- **REQUIRED ACTION**:
Identify all lines below that hold "тебя" and collect them.

- **DATA SHOWN**:
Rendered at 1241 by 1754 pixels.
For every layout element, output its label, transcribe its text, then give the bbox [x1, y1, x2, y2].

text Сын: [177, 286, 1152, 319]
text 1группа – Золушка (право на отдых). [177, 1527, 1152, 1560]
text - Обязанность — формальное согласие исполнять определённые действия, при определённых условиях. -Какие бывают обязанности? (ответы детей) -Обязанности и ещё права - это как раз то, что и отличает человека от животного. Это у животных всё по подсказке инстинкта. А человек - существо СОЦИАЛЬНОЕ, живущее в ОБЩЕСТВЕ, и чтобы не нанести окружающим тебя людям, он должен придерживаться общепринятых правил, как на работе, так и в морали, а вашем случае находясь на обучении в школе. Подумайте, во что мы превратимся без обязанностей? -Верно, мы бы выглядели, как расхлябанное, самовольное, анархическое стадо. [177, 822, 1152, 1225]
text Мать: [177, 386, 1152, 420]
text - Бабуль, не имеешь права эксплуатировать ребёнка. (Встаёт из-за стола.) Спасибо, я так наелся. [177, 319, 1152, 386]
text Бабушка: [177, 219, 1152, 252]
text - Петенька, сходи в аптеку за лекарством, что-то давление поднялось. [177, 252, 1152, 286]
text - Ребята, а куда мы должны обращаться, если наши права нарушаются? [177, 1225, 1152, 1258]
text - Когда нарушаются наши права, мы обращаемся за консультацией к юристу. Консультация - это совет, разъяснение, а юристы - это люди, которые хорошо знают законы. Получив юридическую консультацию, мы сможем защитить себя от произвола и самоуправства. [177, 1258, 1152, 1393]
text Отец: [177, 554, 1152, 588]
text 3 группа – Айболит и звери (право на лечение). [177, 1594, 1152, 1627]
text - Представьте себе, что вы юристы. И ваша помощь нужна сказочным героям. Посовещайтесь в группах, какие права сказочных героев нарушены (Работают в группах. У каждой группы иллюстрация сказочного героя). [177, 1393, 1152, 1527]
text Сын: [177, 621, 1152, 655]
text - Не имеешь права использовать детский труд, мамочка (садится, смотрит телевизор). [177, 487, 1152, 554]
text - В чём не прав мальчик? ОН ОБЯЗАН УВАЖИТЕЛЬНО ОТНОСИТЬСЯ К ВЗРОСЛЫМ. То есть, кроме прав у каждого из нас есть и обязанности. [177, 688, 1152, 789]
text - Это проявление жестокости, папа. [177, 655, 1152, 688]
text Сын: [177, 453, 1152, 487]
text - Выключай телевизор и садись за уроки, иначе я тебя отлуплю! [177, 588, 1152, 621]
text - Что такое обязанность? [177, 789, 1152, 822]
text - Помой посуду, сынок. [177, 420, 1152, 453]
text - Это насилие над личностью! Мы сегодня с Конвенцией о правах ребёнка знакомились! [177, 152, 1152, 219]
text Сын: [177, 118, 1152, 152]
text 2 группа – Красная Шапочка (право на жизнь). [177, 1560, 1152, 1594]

- **OUTPUT BELOW**:
text - Обязанность — формальное согласие исполнять определённые действия, при определённых условиях. -Какие бывают обязанности? (ответы детей) -Обязанности и ещё права - это как раз то, что и отличает человека от животного. Это у животных всё по подсказке инстинкта. А человек - существо СОЦИАЛЬНОЕ, живущее в ОБЩЕСТВЕ, и чтобы не нанести окружающим тебя людям, он должен придерживаться общепринятых правил, как на работе, так и в морали, а вашем случае находясь на обучении в школе. Подумайте, во что мы превратимся без обязанностей? -Верно, мы бы выглядели, как расхлябанное, самовольное, анархическое стадо. [177, 822, 1152, 1225]
text - Выключай телевизор и садись за уроки, иначе я тебя отлуплю! [177, 588, 1152, 621]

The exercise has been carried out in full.